Capítulo 63
Cuando el príncipe Stepan abrió los ojos se sorprendió de que el joven sr. Schicklgruber hubiera desaparecido. Observó al grupo de adeptos, pero no había duda, ya no estaba allí. Intentó levantarse y dirigirse a la entrada. Justo en ese momento los miembros del Círculo Ario abrieron los ojos y su líder von List comenzó una exposición sobre los arios y su papel en la nueva sociedad que iban a crear. El príncipe Stepan esperó con paciencia a que la reunión se terminara, pero la charla de von List tenía visos de durar aún más de una hora; tiempo suficiente para que el sr. Schicklgruber se perdiera para siempre entre los miles de austríacos o alemanes de Viena.
Cuando ya no pudo más, se levantó con cuidado y sin mirar directamente a ninguno de los contertulios salió de la sala. Para su sorpresa, nadie le detuvo. Entró en el túnel y caminó un buen rato hasta cruzar al jardín. El aire fresco nocturno penetró en sus pulmones y por primera vez en aquella noche se sintió seguro y confiado. ¿A dónde habría ido Schicklgruber? Con seguridad a su habitación en la pensión o tal vez a la estación de trenes de Viena. Stepan caminó hasta la verja y abrió la cancela antes de salir a una amplia avenida solitaria. No le parecía tan tarde, pero la calle estaba completamente desierta. Anduvo más de media hora y sólo cuando estuvo cerca de la estación de trenes comenzó a ver gente por las calles.
Mientras penetraba por las grandes puertas acristaladas sintió un escalofrío. No se encontraba bien. Si no hubiera sido porque estaba seguro de no haber tomado ningún mejunje, hubiese creído que se encontraba bajo los efectos de algún alucinógeno.

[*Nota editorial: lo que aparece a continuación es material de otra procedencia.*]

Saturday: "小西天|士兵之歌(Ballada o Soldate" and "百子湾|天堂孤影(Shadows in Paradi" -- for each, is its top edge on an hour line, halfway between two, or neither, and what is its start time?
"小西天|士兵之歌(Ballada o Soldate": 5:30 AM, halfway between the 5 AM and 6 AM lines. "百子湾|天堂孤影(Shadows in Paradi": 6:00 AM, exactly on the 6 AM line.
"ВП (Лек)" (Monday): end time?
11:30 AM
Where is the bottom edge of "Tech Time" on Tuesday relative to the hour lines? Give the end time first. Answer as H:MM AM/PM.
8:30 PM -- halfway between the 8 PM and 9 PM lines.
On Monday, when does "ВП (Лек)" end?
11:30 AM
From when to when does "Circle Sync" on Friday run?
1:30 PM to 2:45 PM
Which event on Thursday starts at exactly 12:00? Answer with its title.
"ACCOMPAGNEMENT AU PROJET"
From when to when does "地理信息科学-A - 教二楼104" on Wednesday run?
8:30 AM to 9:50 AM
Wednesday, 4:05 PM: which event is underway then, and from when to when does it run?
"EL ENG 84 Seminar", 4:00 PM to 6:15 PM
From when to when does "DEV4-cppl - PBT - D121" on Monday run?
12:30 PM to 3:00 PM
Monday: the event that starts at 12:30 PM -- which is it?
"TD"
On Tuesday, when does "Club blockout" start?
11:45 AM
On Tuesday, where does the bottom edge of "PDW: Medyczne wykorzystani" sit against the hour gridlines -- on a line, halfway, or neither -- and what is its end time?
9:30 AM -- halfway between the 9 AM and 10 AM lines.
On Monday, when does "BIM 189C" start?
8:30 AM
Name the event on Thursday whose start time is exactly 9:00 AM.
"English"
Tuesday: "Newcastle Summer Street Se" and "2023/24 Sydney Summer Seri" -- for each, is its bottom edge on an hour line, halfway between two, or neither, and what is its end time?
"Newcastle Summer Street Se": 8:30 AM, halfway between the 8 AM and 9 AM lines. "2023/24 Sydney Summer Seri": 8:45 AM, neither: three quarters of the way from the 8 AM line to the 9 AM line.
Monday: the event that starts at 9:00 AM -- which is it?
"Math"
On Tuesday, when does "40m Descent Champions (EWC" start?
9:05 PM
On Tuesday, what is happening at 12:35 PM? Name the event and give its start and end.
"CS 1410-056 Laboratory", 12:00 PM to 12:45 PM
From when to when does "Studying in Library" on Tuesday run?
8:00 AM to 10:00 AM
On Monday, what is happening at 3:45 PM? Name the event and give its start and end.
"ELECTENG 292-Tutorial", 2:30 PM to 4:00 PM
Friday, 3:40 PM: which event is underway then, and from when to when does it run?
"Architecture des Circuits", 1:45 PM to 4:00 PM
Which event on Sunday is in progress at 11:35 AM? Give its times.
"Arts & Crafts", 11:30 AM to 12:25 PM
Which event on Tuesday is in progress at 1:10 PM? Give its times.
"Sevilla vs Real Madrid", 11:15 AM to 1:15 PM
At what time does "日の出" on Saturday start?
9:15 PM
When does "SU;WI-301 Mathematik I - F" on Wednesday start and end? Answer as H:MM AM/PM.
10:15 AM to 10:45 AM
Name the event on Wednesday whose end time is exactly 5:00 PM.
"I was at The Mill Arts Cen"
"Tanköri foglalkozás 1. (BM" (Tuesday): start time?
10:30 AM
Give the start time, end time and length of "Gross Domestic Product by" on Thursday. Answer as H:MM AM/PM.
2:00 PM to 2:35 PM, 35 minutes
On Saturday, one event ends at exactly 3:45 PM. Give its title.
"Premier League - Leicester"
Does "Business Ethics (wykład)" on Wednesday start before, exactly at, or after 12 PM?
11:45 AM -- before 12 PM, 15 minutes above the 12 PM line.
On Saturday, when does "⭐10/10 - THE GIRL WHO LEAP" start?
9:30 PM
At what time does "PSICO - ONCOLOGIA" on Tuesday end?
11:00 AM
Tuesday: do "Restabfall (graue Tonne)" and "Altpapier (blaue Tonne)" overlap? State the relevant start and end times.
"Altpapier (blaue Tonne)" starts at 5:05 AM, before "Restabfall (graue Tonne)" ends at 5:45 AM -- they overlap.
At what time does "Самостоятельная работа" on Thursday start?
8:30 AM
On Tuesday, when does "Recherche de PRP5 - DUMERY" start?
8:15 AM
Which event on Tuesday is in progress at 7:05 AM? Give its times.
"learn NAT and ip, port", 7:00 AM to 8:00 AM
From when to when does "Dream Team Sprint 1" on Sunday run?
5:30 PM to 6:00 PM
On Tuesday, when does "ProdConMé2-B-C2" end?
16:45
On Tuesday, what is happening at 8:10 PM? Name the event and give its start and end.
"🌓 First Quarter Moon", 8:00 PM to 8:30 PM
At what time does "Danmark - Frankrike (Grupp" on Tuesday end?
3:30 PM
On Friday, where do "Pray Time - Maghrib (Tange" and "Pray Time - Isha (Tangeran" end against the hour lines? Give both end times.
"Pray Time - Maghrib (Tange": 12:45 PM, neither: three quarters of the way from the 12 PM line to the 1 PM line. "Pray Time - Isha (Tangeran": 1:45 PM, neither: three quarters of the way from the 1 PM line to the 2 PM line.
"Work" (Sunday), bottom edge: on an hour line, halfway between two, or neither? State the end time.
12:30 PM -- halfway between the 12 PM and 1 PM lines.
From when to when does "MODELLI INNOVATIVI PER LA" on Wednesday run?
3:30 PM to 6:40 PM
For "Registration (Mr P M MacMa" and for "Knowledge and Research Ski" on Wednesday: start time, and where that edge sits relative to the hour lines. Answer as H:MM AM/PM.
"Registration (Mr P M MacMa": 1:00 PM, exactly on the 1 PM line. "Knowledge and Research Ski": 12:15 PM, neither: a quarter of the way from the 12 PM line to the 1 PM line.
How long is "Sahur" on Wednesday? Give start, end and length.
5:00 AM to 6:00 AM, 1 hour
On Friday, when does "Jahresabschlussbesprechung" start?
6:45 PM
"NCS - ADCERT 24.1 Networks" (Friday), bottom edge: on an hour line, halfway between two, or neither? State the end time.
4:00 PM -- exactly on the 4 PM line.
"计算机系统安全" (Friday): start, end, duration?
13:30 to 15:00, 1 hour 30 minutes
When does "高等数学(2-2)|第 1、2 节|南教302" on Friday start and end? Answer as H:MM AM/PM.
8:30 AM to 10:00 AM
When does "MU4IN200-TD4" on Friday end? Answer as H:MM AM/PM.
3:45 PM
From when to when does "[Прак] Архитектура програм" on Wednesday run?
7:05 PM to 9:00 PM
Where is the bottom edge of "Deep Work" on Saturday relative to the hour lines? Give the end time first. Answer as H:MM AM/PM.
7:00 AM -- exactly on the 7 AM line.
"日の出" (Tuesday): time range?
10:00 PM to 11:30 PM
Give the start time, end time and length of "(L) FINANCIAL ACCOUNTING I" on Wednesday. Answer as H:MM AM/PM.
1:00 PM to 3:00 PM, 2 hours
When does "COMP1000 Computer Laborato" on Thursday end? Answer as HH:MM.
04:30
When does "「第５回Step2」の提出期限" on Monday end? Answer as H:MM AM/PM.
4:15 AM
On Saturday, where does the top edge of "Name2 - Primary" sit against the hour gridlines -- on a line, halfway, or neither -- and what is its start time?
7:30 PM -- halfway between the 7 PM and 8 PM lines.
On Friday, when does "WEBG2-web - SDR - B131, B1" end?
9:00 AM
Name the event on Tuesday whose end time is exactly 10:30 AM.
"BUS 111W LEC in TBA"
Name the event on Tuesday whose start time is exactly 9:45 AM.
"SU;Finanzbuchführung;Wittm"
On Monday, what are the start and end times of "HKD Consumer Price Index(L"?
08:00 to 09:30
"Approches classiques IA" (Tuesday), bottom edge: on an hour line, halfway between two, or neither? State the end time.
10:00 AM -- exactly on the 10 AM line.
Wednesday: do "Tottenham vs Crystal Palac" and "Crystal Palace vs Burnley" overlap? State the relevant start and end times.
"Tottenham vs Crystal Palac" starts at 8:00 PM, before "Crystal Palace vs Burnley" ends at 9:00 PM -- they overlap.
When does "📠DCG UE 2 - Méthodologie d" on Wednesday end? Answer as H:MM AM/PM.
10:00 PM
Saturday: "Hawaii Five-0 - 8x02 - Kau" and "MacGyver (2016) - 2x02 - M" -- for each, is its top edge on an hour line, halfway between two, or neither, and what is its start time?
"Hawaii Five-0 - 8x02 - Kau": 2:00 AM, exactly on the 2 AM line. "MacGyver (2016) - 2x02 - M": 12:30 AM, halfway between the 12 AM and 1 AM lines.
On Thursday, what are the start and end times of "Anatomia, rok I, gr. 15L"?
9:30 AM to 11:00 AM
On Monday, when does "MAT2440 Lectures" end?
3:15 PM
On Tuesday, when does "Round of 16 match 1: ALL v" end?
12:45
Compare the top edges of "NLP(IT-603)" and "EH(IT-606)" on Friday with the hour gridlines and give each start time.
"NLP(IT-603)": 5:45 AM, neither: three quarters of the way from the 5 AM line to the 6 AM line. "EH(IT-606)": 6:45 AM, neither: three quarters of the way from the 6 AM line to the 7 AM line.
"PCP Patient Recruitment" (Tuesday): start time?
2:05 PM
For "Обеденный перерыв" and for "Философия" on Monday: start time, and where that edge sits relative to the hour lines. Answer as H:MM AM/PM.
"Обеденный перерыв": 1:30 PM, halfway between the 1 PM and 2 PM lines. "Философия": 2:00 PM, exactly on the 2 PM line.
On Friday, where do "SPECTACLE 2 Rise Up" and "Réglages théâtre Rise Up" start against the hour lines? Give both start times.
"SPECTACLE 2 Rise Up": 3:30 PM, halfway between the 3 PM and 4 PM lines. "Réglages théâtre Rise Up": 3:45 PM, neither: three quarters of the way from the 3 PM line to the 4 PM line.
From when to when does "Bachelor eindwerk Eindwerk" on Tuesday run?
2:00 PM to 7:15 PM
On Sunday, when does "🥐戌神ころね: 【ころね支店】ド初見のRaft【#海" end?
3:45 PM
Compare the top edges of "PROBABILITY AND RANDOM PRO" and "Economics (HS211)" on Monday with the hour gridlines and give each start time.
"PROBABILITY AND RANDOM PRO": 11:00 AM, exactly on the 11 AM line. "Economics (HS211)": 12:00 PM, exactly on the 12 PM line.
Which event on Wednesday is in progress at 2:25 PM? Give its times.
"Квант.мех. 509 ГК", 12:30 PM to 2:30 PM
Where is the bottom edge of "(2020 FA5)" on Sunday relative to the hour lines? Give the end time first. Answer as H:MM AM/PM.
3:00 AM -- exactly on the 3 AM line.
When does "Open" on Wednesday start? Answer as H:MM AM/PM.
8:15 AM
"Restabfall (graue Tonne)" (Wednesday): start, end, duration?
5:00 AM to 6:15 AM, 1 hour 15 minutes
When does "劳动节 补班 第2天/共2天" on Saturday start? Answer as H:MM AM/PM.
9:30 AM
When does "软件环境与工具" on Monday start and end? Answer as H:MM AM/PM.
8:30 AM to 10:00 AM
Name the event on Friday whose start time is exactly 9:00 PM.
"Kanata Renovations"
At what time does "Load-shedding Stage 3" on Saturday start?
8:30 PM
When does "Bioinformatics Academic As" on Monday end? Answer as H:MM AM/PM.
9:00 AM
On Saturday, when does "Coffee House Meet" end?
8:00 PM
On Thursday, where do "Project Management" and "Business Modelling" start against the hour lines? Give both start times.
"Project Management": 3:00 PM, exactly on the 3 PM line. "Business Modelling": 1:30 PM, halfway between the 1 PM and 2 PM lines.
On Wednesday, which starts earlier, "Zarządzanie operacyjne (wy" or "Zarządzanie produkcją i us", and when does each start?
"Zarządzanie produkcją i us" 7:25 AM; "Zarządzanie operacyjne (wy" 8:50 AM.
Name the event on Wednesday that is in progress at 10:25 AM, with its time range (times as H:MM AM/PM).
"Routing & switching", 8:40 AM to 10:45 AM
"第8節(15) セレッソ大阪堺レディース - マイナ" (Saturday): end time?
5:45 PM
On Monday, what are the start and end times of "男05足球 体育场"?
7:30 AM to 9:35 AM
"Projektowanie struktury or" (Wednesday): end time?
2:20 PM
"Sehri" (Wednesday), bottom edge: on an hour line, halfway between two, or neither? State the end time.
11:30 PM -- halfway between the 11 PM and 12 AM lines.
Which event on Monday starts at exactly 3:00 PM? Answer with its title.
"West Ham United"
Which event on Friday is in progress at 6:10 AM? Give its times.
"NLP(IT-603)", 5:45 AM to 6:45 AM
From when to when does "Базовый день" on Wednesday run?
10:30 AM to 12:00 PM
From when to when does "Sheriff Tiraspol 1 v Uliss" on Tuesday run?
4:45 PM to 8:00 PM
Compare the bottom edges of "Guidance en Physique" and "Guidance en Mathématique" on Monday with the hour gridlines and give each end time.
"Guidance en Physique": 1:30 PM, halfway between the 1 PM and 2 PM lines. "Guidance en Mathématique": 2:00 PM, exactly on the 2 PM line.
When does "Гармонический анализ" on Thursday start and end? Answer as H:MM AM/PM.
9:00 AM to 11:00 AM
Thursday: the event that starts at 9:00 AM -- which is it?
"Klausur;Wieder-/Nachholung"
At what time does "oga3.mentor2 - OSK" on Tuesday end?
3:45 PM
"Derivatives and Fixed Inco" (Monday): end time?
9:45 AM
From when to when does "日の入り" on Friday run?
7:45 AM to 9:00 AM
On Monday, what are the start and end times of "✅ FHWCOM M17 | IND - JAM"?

La gran sala cubierta estaba animada. Sobre todo se veía a muchos soldados que descansaban de cualquier manera en el hall principal. Muchos de ellos, con el casco puesto y todos los enseres cargados, se apoyaban en las paredes u ocupaban los bancos de madera de la estación. También había campesinos con sus trajes típicos y algún que otro hombre de negocios dormitando mientras se aferraba a su maletín.
El príncipe Stepan buscó entre aquellas caras la de Schicklgruber, pero no le vio por ningún lado. De repente observó a un joven moreno con barba que corría hacia uno de los andenes. Cruzó la puerta y persiguió al j oven hasta un tren de vapor. No se veía a nadie en el andén. Los vagones de madera eran de mercancías. Recorrió más de media docena pero el joven parecía haberse esfumado. Se paró y se dio la vuelta. Ni rastro, pensó mientras se dirigía a la cabeza del tren. Los vapores de la máquina locomotora creaban una niebla espesa e inquietante. Stepan intentó divisar algo a través de la neblina pero apenas distinguía la figura de los vagones de madera. Si el joven no aparecía tendría que registrar vagón por vagón. Caminó unos metros y observó una puerta entreabierta y un pequeño halo de luz que penetraba los vapores y brillaba levemente en la oscuridad. Entró por el estrecho espacio que dejaba la puerta y, sin hacer ruido, dio unos pasos dentro del vagón. La luz era más tenue de lo que parecía desde el exterior. Un minúsculo farolillo casi completamente apagado, descansaba sobre una vieja mesa de madera clavada en el suelo. Al fondo del vagón había un gran montón de sacas, pero ni rastro del joven. Entonces Stepan pudo ver por un instante una sombra a su espalda, se dio la vuelta y contempló una pequeña puerta abierta y en su interior tan sólo oscuridad. Se acercó a la puerta lentamente y tardó unos segundos en empujar la hoja para abrirla de par en par. La puerta chirrió y el príncipe Stepan forzó la vista para ver algo en medio de la oscuridad, pero la negrura ocupaba toda la habitación. Entró y escuchó sus propios pasos sobre los listones de madera del suelo. Su pulso se aceleró y cuando estuvo en mitad de la oscuridad comenzó a escuchar una respiración que no era la suya. Entonces tuvo la certeza de que no estaba solo y un escalofrió la recorrió toda la espalda.